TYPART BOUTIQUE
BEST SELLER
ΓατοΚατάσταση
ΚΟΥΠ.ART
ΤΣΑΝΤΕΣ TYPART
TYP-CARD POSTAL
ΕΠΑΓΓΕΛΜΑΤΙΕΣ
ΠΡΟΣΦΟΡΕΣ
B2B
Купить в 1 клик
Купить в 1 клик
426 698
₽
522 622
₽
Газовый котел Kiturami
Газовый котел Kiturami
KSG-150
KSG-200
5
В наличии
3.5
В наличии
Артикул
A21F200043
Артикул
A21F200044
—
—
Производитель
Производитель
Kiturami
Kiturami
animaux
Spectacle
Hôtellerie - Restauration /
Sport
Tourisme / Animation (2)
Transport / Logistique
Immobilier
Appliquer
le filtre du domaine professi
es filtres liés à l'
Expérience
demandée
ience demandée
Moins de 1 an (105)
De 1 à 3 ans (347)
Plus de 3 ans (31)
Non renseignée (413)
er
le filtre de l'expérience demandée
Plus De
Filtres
----------
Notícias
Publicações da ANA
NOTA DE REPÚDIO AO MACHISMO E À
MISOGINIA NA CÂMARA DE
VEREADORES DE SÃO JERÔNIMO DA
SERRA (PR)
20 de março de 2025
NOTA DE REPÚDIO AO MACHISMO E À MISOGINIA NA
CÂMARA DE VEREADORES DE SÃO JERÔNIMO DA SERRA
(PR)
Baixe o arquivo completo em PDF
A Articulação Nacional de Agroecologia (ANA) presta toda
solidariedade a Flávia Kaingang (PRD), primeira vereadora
----------
• _Task statement_
Where a line in the records above contains the string "VEREADORES", return that line.

• _Task output_
VEREADORES DE SÃO JERÔNIMO DA
CÂMARA DE VEREADORES DE SÃO JERÔNIMO DA SERRA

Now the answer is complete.